* EXERCISE *
Write out every line of text in the data below, keeping the wording, spelling, and line order unchanged.

* EXTRACTED MATERIAL *
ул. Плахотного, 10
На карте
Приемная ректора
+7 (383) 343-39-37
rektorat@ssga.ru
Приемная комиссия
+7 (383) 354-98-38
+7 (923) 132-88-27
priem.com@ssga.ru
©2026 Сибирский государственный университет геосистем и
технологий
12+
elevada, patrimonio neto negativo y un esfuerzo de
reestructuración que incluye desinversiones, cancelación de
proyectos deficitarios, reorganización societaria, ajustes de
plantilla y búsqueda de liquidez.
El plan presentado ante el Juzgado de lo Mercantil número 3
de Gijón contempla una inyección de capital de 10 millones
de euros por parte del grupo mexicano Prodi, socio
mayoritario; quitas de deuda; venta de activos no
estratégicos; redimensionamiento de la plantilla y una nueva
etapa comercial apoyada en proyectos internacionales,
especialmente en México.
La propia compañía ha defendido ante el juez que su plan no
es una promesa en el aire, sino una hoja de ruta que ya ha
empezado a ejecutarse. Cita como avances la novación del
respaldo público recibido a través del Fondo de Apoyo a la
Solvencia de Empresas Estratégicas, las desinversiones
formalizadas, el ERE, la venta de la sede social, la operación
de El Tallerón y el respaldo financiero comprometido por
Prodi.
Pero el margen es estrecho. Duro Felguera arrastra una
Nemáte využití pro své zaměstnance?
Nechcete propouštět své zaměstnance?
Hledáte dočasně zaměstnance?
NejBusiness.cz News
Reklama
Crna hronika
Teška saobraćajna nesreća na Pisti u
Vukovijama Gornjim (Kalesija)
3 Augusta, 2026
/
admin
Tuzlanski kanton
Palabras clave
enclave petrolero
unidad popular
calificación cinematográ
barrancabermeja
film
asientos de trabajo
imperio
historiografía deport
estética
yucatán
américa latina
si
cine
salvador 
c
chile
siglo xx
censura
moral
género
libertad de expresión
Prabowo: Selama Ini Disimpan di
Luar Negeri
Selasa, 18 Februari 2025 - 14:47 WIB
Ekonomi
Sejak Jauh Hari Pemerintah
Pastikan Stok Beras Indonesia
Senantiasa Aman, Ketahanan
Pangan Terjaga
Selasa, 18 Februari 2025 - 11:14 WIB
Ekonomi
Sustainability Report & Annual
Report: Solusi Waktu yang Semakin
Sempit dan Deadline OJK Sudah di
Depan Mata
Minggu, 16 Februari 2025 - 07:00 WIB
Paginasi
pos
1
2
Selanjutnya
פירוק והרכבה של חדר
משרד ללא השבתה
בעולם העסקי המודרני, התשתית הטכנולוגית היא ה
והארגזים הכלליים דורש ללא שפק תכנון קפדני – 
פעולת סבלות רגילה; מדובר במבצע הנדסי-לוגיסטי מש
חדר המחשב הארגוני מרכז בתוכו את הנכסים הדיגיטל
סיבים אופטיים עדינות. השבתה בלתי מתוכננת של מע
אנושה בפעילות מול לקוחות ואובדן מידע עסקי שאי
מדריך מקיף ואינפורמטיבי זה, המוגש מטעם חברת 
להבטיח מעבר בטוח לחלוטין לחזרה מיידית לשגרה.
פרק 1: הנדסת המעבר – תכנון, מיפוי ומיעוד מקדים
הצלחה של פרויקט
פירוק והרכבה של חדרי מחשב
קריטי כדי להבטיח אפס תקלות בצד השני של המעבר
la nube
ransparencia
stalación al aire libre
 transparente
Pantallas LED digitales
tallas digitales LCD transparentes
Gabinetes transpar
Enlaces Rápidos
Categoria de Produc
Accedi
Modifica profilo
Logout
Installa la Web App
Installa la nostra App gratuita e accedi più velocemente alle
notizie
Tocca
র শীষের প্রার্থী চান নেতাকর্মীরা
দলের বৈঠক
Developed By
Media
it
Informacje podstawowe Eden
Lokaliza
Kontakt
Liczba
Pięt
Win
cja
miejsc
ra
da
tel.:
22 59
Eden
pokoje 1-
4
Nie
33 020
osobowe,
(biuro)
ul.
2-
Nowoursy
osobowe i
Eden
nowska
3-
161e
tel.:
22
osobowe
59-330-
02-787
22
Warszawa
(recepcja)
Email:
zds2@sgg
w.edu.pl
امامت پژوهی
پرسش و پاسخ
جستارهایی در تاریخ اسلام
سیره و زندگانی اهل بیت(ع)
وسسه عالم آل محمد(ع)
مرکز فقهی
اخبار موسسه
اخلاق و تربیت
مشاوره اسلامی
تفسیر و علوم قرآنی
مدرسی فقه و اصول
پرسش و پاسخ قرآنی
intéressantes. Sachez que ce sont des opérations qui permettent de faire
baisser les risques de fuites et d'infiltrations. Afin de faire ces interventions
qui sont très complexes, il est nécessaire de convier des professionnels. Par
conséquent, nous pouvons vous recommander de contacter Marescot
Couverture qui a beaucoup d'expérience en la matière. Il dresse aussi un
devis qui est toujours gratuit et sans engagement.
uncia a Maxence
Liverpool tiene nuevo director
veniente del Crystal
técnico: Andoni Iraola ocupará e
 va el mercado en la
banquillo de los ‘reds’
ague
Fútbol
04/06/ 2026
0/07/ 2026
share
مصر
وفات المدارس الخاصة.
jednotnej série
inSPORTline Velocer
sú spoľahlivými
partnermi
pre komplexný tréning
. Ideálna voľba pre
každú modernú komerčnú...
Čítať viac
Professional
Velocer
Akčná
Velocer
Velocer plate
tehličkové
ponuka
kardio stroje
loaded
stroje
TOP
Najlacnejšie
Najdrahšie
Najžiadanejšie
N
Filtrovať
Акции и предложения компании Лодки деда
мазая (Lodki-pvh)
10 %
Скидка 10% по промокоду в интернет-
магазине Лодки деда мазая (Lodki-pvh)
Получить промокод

* RESPONSE BELOW *
ул. Плахотного, 10
На карте
Приемная ректора
+7 (383) 343-39-37
rektorat@ssga.ru
Приемная комиссия
+7 (383) 354-98-38
+7 (923) 132-88-27
priem.com@ssga.ru
©2026 Сибирский государственный университет геосистем и
технологий
12+
elevada, patrimonio neto negativo y un esfuerzo de
reestructuración que incluye desinversiones, cancelación de
proyectos deficitarios, reorganización societaria, ajustes de
plantilla y búsqueda de liquidez.
El plan presentado ante el Juzgado de lo Mercantil número 3
de Gijón contempla una inyección de capital de 10 millones
de euros por parte del grupo mexicano Prodi, socio
mayoritario; quitas de deuda; venta de activos no
estratégicos; redimensionamiento de la plantilla y una nueva
etapa comercial apoyada en proyectos internacionales,
especialmente en México.
La propia compañía ha defendido ante el juez que su plan no
es una promesa en el aire, sino una hoja de ruta que ya ha
empezado a ejecutarse. Cita como avances la novación del
respaldo público recibido a través del Fondo de Apoyo a la
Solvencia de Empresas Estratégicas, las desinversiones
formalizadas, el ERE, la venta de la sede social, la operación
de El Tallerón y el respaldo financiero comprometido por
Prodi.
Pero el margen es estrecho. Duro Felguera arrastra una
Nemáte využití pro své zaměstnance?
Nechcete propouštět své zaměstnance?
Hledáte dočasně zaměstnance?
NejBusiness.cz News
Reklama
Crna hronika
Teška saobraćajna nesreća na Pisti u
Vukovijama Gornjim (Kalesija)
3 Augusta, 2026
/
admin
Tuzlanski kanton
Palabras clave
enclave petrolero
unidad popular
calificación cinematográ
barrancabermeja
film
asientos de trabajo
imperio
historiografía deport
estética
yucatán
américa latina
si
cine
salvador 
c
chile
siglo xx
censura
moral
género
libertad de expresión
Prabowo: Selama Ini Disimpan di
Luar Negeri
Selasa, 18 Februari 2025 - 14:47 WIB
Ekonomi
Sejak Jauh Hari Pemerintah
Pastikan Stok Beras Indonesia
Senantiasa Aman, Ketahanan
Pangan Terjaga
Selasa, 18 Februari 2025 - 11:14 WIB
Ekonomi
Sustainability Report & Annual
Report: Solusi Waktu yang Semakin
Sempit dan Deadline OJK Sudah di
Depan Mata
Minggu, 16 Februari 2025 - 07:00 WIB
Paginasi
pos
1
2
Selanjutnya
פירוק והרכבה של חדר
משרד ללא השבתה
בעולם העסקי המודרני, התשתית הטכנולוגית היא ה
והארגזים הכלליים דורש ללא שפק תכנון קפדני – 
פעולת סבלות רגילה; מדובר במבצע הנדסי-לוגיסטי מש
חדר המחשב הארגוני מרכז בתוכו את הנכסים הדיגיטל
סיבים אופטיים עדינות. השבתה בלתי מתוכננת של מע
אנושה בפעילות מול לקוחות ואובדן מידע עסקי שאי
מדריך מקיף ואינפורמטיבי זה, המוגש מטעם חברת 
להבטיח מעבר בטוח לחלוטין לחזרה מיידית לשגרה.
פרק 1: הנדסת המעבר – תכנון, מיפוי ומיעוד מקדים
הצלחה של פרויקט
פירוק והרכבה של חדרי מחשב
קריטי כדי להבטיח אפס תקלות בצד השני של המעבר
la nube
ransparencia
stalación al aire libre
 transparente
Pantallas LED digitales
tallas digitales LCD transparentes
Gabinetes transpar
Enlaces Rápidos
Categoria de Produc
Accedi
Modifica profilo
Logout
Installa la Web App
Installa la nostra App gratuita e accedi più velocemente alle
notizie
Tocca
র শীষের প্রার্থী চান নেতাকর্মীরা
দলের বৈঠক
Developed By
Media
it
Informacje podstawowe Eden
Lokaliza
Kontakt
Liczba
Pięt
Win
cja
miejsc
ra
da
tel.:
22 59
Eden
pokoje 1-
4
Nie
33 020
osobowe,
(biuro)
ul.
2-
Nowoursy
osobowe i
Eden
nowska
3-
161e
tel.:
22
osobowe
59-330-
02-787
22
Warszawa
(recepcja)
Email:
zds2@sgg
w.edu.pl
امامت پژوهی
پرسش و پاسخ
جستارهایی در تاریخ اسلام
سیره و زندگانی اهل بیت(ع)
وسسه عالم آل محمد(ع)
مرکز فقهی
اخبار موسسه
اخلاق و تربیت
مشاوره اسلامی
تفسیر و علوم قرآنی
مدرسی فقه و اصول
پرسش و پاسخ قرآنی
intéressantes. Sachez que ce sont des opérations qui permettent de faire
baisser les risques de fuites et d'infiltrations. Afin de faire ces interventions
qui sont très complexes, il est nécessaire de convier des professionnels. Par
conséquent, nous pouvons vous recommander de contacter Marescot
Couverture qui a beaucoup d'expérience en la matière. Il dresse aussi un
devis qui est toujours gratuit et sans engagement.
uncia a Maxence
Liverpool tiene nuevo director
veniente del Crystal
técnico: Andoni Iraola ocupará e
 va el mercado en la
banquillo de los ‘reds’
ague
Fútbol
04/06/ 2026
0/07/ 2026
share
مصر
وفات المدارس الخاصة.
jednotnej série
inSPORTline Velocer
sú spoľahlivými
partnermi
pre komplexný tréning
. Ideálna voľba pre
každú modernú komerčnú...
Čítať viac
Professional
Velocer
Akčná
Velocer
Velocer plate
tehličkové
ponuka
kardio stroje
loaded
stroje
TOP
Najlacnejšie
Najdrahšie
Najžiadanejšie
N
Filtrovať
Акции и предложения компании Лодки деда
мазая (Lodki-pvh)
10 %
Скидка 10% по промокоду в интернет-
магазине Лодки деда мазая (Lodki-pvh)
Получить промокод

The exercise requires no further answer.